Burning methane (whether from shale gas or elsewhere) produces half as much CO2 per unit energy as coal. So switching from coal fired power stations to gas leads to significant reductions in CO2 emissions. This is why 5 to 10 years ago, every environmentalist was calling for a 'golden age for gas'.
However, methane itself is a potent greenhouse gas: 75 times more potent than an equivalent mass of CO2 over 20 year timescales, 20 times more potent over 100 years (the potency goes down over time because methane comes out of the atmosphere faster than CO2, meaning that if equivalent masses are released, the methane gets removed faster). So, if while extracting methane you end up releasing lots of it to the atmosphere, it can cause more warming than you save by burning gas instead of coal.
This was the suggestion made by Howarth, a professor at Cornell. Since then, the debate has rumbled on, with a number of rebuttals, including from Howarth's colleagues at Cornell. Nevertheless, I still see the 'shale gas is as bad as coal for the climate' line being trotted out regularly in news reports and discussions about shale gas.
However, I think the shale-gas and climate change issue can finally be put to bed. A new report for the European Commission has been produced, looking at the life-cycle greenhouse gas emissions for European shale gas. It runs to 158 pages, so I can't tell you I've read it all, but here are the highlights. These number are based on an assumption of a loss of 1 - 5% of the methane at the well head during the fracking process - generally accepted numbers for most people. So, what does that mean?
1.) Shale gas isn't as good as conventional European gas (i.e. from conventional fields, mainly in the North Sea and onshore Netherlands). GHG emissions from shale gas are 4% - 8% higher than conventional gas. But that was hardly surprising. However, our conventional gas fields are all beginning to run out.
2.) European shale gas may well be better than gas piped from Russia or Algeria, or shipped in as LNG. Obviously, it takes energy to transport gas from these distant places in to Europe, increasing the amount of GHG emitted per unit of energy you generate. So European shale gas has emissions 2% - 10% lower than piped Russian or Algerian gas, and 7% - 10% lower than gas imported as LNG. This is REALLY interesting - it says that if we plan to burn gas (even as a backup to large wind farms and solar), it should be our home-grown European shale gas, rather than gas imported from afar (not to mention the geopolitical implications of having to give Mr Putin et al all our money).
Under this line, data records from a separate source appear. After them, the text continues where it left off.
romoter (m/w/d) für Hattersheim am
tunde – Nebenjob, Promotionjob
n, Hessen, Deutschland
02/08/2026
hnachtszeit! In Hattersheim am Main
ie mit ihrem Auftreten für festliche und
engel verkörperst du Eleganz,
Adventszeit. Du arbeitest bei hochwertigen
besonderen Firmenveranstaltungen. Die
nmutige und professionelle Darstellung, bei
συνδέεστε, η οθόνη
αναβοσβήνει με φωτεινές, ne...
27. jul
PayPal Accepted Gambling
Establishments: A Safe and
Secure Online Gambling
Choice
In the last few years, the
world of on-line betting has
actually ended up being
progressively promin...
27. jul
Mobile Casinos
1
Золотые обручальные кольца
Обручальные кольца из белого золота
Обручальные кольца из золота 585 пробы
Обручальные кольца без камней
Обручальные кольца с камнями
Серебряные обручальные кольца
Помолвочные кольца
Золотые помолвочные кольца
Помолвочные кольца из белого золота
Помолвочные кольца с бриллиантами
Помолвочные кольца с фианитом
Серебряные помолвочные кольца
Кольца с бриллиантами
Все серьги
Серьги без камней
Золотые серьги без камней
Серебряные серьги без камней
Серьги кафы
3.) Shale gas is significantly better than coal. Not surprising to people who have studied that numbers from previous studies, but hopefully if enough reports say this, I'll get to stop reading in newspapers and environmental publicity that shale gas is more dirty than coal. Emissions from shale gas-fueled electricity are 41 - 49% lower than emissions from coal. That's a really significant chunk we could take out of our GHG emissions just by switching from coal fired power to gas.
And is there evidence to back this up? There sure is! US CO2 emissions are plummeting as cheap shale gas displaces coal from the electricity generation market. While some of the 9% decrease in CO2 emissions can be attributed to improved efficiency reducing demand, and increased renewable energy sources, the major bulk (77% by John Hanger's estimate). Wouldn't it be nice if we could have cheaper energy bills while reducing our CO2 emissions over here in Europe?